One victim was identified as a Muslim man, said U Tin Aung, a Muslim official who was arranging his funeral. Residents said the man was believed to have been on his way to a mosque before dawn Thursday when he was attacked by the mob and left dead in the street.
The second fatality was a Buddhist, according to a police officer who spoke on condition of anonymity because he was not authorized to speak to media. Details of his death were being investigated.
Myanmar, a predominantly Buddhist nation, has been grappling with sectarian violence since 2012 that has left up to 280 people dead and another 140,000 homeless, most of them Muslims attacked by extremist Buddhists. Most of the violence has taken place in western Rakhine state.
But the aggression that started Tuesday night in Mandalay, in central Myanmar, is the worst sectarian violence the country's second-largest city has faced. The violence has raised fears of wider bloodshed in Mandalay, a historic center of Buddhist culture that has large communities of both Buddhists and Muslims who have traditionally lived peacefully together.
The violence initially started Tuesday following rumors that the Muslim owner of a teashop had raped a Buddhist woman, said Khin Maung Oo, secretary of the city's Myanmar Muslim Youth Religious Convention Center.
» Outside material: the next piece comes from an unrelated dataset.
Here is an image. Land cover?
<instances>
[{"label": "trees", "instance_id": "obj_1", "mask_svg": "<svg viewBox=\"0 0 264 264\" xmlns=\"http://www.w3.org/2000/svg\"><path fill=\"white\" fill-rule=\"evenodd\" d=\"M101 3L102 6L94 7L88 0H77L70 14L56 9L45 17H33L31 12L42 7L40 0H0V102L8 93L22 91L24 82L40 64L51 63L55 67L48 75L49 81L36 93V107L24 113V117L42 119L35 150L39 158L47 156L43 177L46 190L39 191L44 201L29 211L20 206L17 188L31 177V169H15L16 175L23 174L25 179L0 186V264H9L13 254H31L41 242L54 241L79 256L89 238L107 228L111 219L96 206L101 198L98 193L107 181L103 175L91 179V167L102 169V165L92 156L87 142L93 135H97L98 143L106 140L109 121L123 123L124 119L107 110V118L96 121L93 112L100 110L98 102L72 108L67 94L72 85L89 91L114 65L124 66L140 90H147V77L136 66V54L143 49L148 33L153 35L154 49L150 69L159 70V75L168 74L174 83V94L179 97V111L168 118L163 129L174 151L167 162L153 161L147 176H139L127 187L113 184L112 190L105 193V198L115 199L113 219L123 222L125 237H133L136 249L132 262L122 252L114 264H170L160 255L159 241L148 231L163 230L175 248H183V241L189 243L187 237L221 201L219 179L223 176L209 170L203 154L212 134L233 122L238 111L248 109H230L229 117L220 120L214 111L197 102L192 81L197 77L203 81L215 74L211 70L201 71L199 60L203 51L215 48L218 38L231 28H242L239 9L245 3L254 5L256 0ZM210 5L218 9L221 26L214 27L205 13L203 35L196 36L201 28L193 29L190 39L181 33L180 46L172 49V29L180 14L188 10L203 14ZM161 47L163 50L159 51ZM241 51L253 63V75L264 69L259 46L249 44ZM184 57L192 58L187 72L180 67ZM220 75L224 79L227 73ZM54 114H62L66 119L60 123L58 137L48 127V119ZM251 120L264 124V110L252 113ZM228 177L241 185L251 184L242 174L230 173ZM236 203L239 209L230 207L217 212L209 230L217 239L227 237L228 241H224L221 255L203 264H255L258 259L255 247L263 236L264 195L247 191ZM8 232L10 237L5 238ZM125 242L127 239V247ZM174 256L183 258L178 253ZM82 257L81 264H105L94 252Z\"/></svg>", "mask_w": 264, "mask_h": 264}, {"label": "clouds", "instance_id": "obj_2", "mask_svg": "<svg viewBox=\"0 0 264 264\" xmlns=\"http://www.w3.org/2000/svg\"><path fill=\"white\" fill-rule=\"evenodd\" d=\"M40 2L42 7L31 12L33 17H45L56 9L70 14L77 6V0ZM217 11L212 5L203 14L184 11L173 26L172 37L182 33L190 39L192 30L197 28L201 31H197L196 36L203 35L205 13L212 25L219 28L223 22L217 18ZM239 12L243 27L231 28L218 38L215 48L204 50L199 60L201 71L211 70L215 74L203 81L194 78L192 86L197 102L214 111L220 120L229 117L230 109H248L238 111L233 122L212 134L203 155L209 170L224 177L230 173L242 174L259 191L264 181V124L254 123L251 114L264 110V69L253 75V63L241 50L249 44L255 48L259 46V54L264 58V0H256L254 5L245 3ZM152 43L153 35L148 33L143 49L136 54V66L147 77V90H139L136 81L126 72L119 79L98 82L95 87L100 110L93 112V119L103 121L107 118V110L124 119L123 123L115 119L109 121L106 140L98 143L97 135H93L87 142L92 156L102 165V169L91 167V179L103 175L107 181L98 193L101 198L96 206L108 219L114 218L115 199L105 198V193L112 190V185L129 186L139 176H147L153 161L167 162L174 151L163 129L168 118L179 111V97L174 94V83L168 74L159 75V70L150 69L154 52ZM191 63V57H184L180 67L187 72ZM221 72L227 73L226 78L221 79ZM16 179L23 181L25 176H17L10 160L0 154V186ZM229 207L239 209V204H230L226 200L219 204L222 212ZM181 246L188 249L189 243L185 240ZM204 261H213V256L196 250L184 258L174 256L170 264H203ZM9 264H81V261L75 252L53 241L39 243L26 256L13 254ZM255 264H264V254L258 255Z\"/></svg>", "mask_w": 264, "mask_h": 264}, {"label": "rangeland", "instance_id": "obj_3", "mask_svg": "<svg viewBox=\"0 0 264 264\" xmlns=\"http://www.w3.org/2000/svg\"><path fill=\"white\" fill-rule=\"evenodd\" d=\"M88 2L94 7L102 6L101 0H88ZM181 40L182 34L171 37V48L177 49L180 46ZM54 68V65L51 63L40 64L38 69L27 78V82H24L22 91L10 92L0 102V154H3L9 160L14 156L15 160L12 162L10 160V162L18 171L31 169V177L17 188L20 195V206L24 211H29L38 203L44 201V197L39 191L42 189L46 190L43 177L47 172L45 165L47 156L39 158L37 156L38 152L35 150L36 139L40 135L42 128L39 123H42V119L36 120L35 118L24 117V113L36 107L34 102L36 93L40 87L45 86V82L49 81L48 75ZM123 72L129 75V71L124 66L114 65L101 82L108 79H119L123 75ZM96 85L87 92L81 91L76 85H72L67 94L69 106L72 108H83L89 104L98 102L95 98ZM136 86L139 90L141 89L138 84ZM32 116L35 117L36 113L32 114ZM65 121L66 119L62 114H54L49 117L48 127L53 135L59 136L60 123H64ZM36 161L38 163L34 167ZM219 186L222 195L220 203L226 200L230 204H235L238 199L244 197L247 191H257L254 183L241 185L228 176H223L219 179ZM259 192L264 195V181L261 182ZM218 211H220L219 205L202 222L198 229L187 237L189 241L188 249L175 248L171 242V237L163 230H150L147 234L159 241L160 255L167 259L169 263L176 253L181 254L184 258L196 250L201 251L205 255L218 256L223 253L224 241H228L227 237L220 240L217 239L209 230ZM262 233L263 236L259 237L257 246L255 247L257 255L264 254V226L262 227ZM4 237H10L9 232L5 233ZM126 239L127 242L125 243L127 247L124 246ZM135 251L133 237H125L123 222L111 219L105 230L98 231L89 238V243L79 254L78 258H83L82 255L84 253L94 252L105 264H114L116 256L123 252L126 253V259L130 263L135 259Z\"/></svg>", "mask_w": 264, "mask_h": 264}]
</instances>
Police did not immediately confirm or deny the alleged rape but said they were tipped off that the teashop might be attacked and told the owner to close early.
BBC report adds: A curfew has been imposed in Myanmar's second city, Mandalay, following two nights of violence in which local police say two men died.
Reports say a Buddhist man died after being slashed with a sword by Muslims and that another man, a Muslim, was killed on his way to dawn prayers.
Four people have now been arrested.
The clashes erupted on Tuesday evening after Buddhist gangs damaged Muslim shops and a mosque, leaving five people hurt.
They was sparked by a claim that spread on social media that a Buddhist woman had been raped by one or more Muslim men.
The BBC's Jonah Fisher says hundreds of riot police were deployed for a second night on Wednesday as Buddhist mobs - made up of mainly young men - continued to roam the city attacking vehicles as well as shops and mosques.